My rating: ★★★★★ (5/5)
- 3:30 – Marketing is an exact science…
- 4:00 – Marketing and Sales are two completely different things.
- 4:24 – The Laws of Marketing. One law says that if you look at any market then 3 or 4 players control 80% of it.
- 4:58 – If you invert that you can get an idea about how to segment the market in a better way.
- 7:15 – Marketing is not fluff, it’s really a set of very core rules and if you violate those rules that would be like a physicist who claims that there is no gravity. He can claim there is no gravity but gravity is going to affect him anyway.
- 7:46 – You have to know these rules because if you don’t your results will be predictably bad.
- 8:21 – The stronger the marketing the weaker the sell-engine can be.
- 9:56 – Don’t try to sell something that you wouldn’t buy yourself.
- 11:46 – If someone is lying to you, your subconscious will know and you will feel uneasy.
- 13:56 – If you invert that: if someone is absolutely truthful to you all the time then you will want to be close to that person as much of the time as you possibly can.
- 16:30 – P&G is an example of truthfulness.
- 17:40 – If you don’t have a compelling value-proposition then there is no point in pitching that.
- 18:57 – Whatever you come up with (assuming is truthful and is a value-proposition) the real litmus test is when you put it in front of costumers. Pay very close attention to the feedback you get from them.
- 20:08 – An anecdote about “what actually works is not what you actually came up with.”
- 22:32 – Pay attention to demographics.
- 24:32 – About Amar Bhide’s book “The Origin and Evolution of New Businesses.”
- 27:50 – An anecdote about: Arbitraging opportunities or value-propositions is easier than coming up with or inventing an enduring compelling value-proposition.
- 32:59 – An anecdote about the importance and added value that simple and totally known things can bring.
- 36:00 – On cloning and copying the best and sensible practices and ideas.
- 41:00 – When looking at competitive advantages there are two facets: (i)trying to be ahead of the pack in a red-queen-effect; (ii)trying to build the advantage one tiny piece at a time.
- 43:00 – One of the most expensive things that can happen to a company is bad hires.
- 44:20 – On cloning Buffett.
- 45:50 – Anecdote on copying best ideas no matter where you find them: hand-written and dedicated letters instead of generic on-line and in-bulk correspondence.
- 50:54 – Cialdini’s book Influence: The Psychology of Persuasion and the reciprocity effect.
- 57:39 -- How to spend and optimize your time when pitching an idea.
- 1:01:07 – Q&A
- 1:01:57 – When cloning you’re always behind (unless you leapfrog), so how can you get an advantage from it?
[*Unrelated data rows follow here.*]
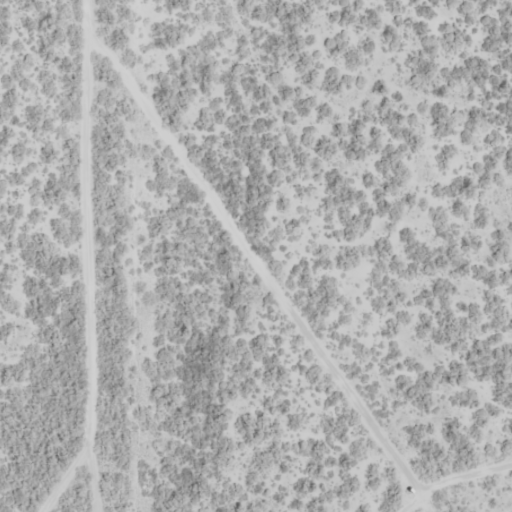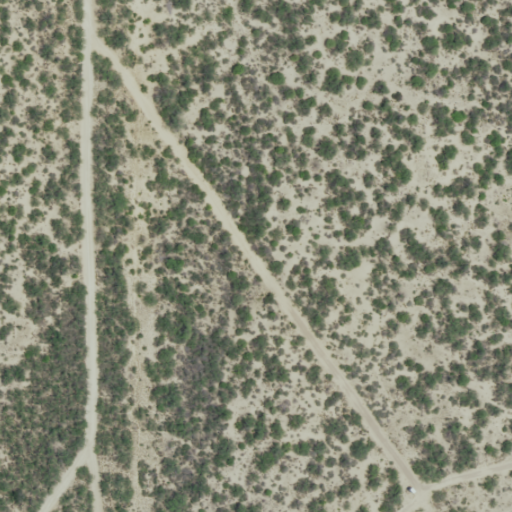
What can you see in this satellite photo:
road: (178, 47)
road: (103, 270)
road: (105, 487)
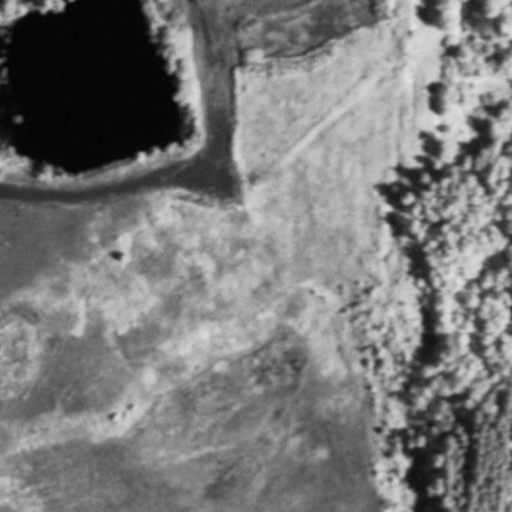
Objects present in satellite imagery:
quarry: (207, 256)
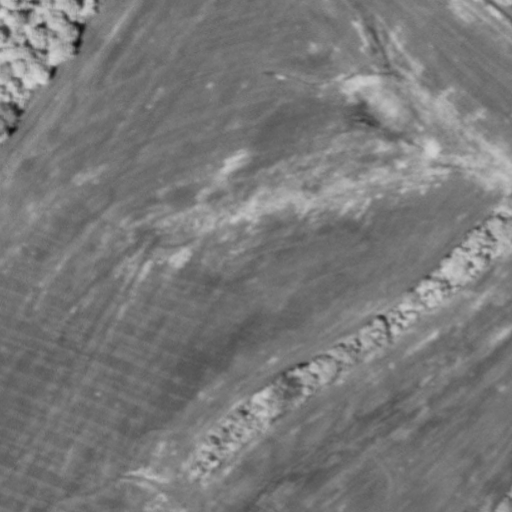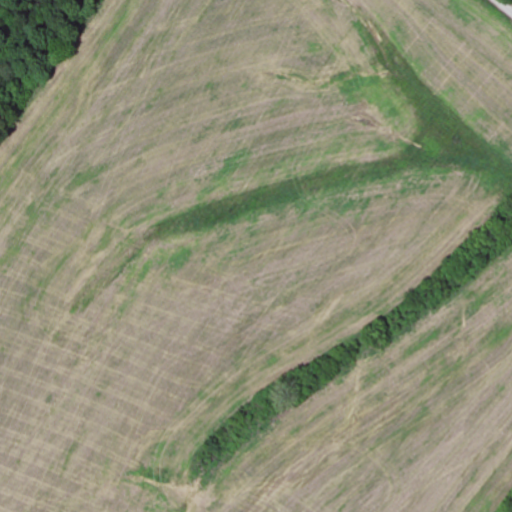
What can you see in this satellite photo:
road: (505, 5)
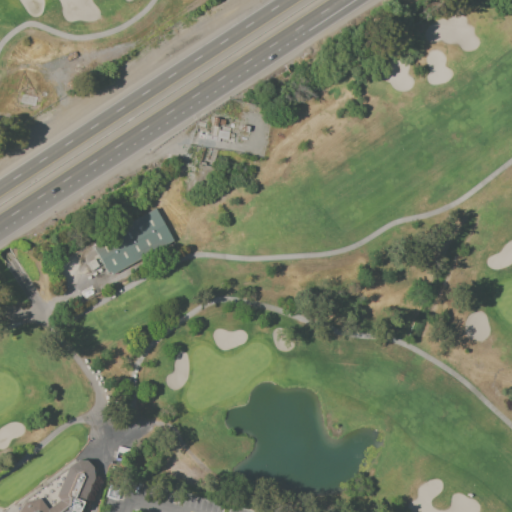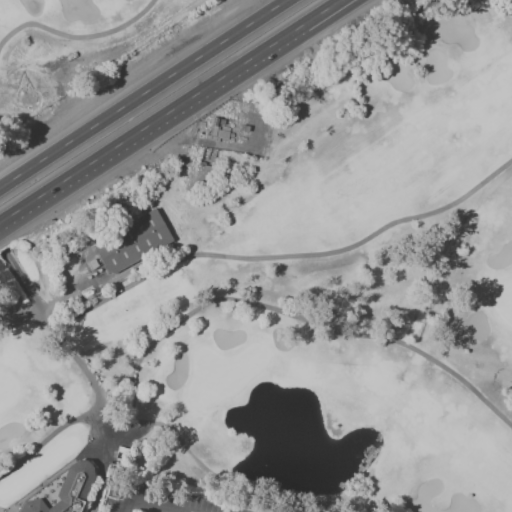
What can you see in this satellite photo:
road: (76, 37)
park: (83, 53)
road: (143, 94)
road: (170, 112)
building: (131, 242)
building: (130, 243)
park: (287, 290)
road: (61, 335)
road: (497, 345)
road: (12, 413)
building: (117, 455)
road: (95, 465)
building: (65, 490)
building: (66, 490)
road: (142, 505)
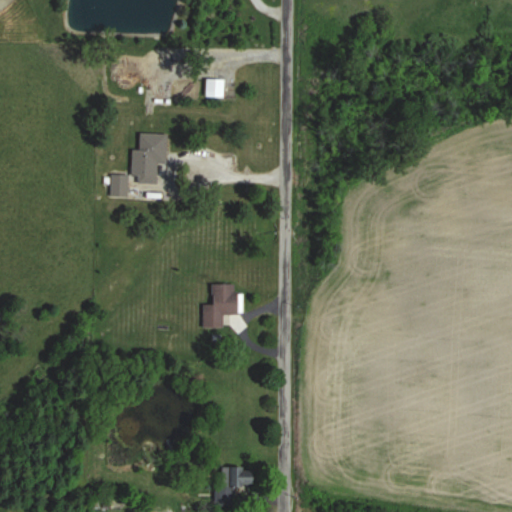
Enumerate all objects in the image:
building: (218, 87)
building: (154, 155)
building: (123, 183)
road: (280, 255)
building: (223, 307)
building: (231, 478)
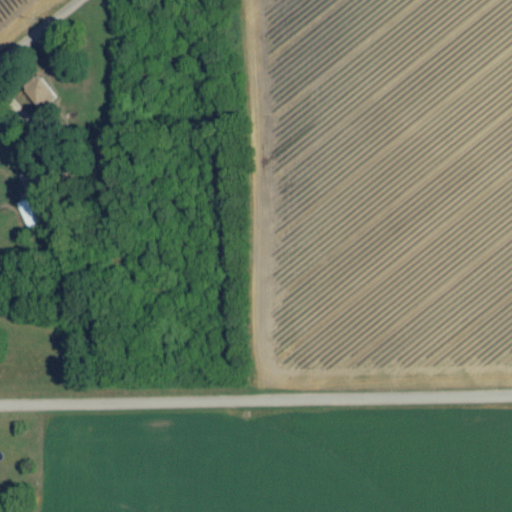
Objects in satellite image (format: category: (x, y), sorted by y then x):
road: (38, 30)
road: (256, 396)
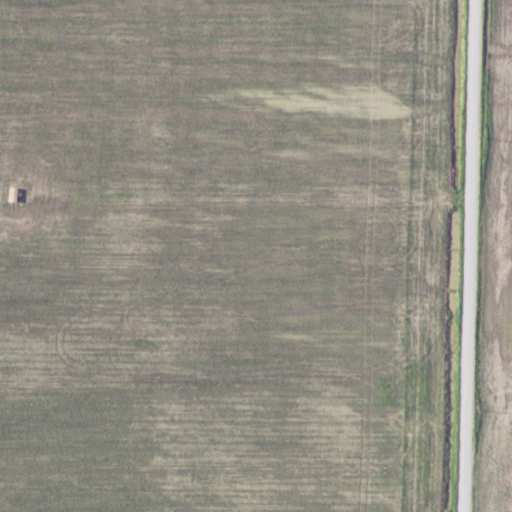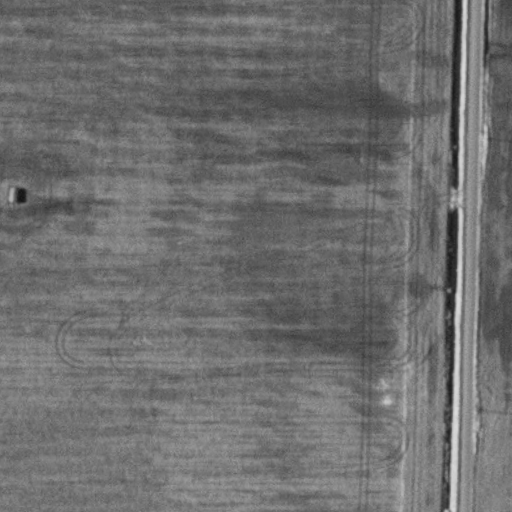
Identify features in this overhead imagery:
road: (467, 256)
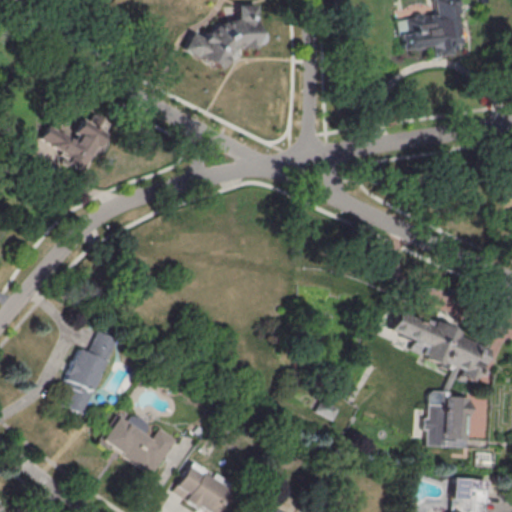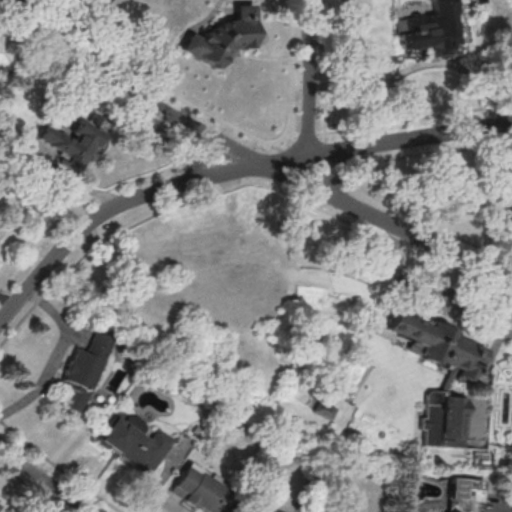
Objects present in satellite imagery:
building: (431, 28)
building: (222, 36)
road: (427, 61)
road: (306, 78)
building: (71, 143)
road: (252, 157)
road: (231, 173)
building: (433, 343)
building: (439, 348)
road: (55, 355)
building: (84, 371)
building: (82, 373)
building: (322, 409)
building: (322, 411)
building: (442, 421)
building: (445, 422)
building: (134, 441)
building: (133, 443)
road: (42, 479)
building: (199, 489)
building: (197, 490)
building: (464, 499)
building: (468, 499)
building: (0, 504)
road: (506, 506)
building: (260, 511)
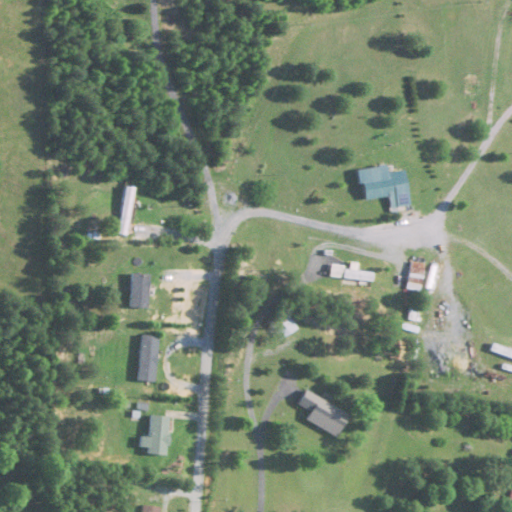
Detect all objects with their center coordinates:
road: (177, 119)
building: (385, 188)
building: (125, 211)
building: (351, 274)
building: (415, 276)
building: (137, 292)
road: (207, 305)
building: (283, 327)
building: (501, 351)
building: (146, 359)
building: (321, 414)
building: (155, 437)
road: (255, 440)
building: (147, 509)
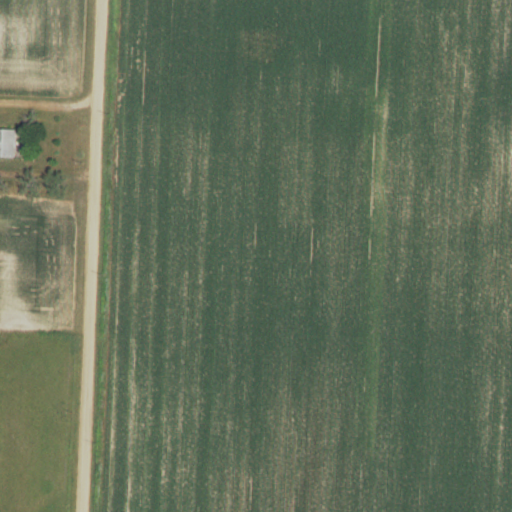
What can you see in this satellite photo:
road: (0, 137)
building: (8, 144)
road: (92, 256)
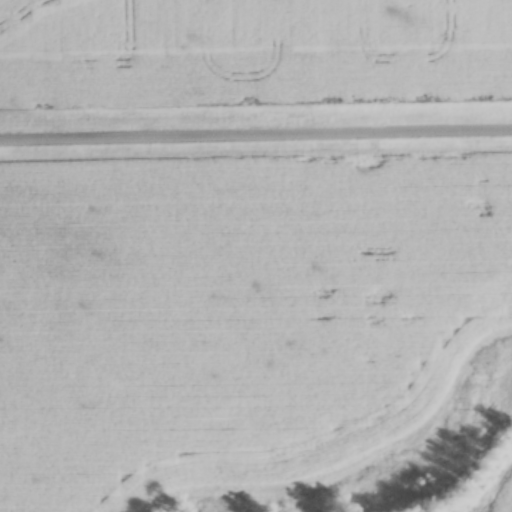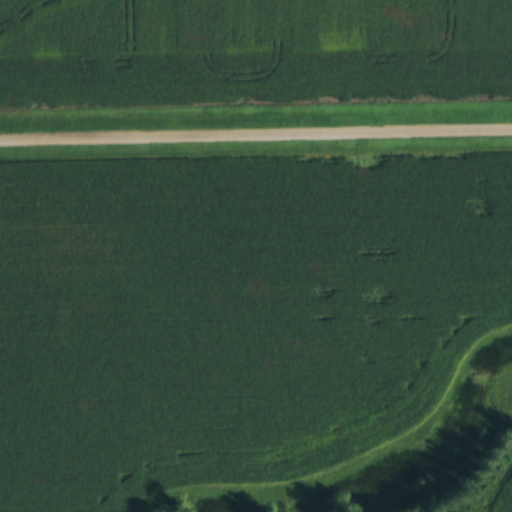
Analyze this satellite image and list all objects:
road: (256, 130)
- 1:03:47 – Cloning is very powerful because there is room for more than one… and then you put your own stamp on it.
- 1:05:25 – About his lunch with Buffett.
- 1:07:08 – On the inner scorecard.
- 1:09:05 – On how to treat your customers and get feedback.
- 1:11:15 – On when to go to the market with a new product.
- 1:13:18 – On Mental Models and how to pick stocks.
Listen to it: https://www.youtube.com/watch?v=Up_WSmf1XDw
Even though I’m a follower of Pabrai’s teaching, I need to mention the downside of this advice which is: the halo effect, Liking/Loving and Disliking-Hating Tendency, certainty bias, romance of leadership, etc.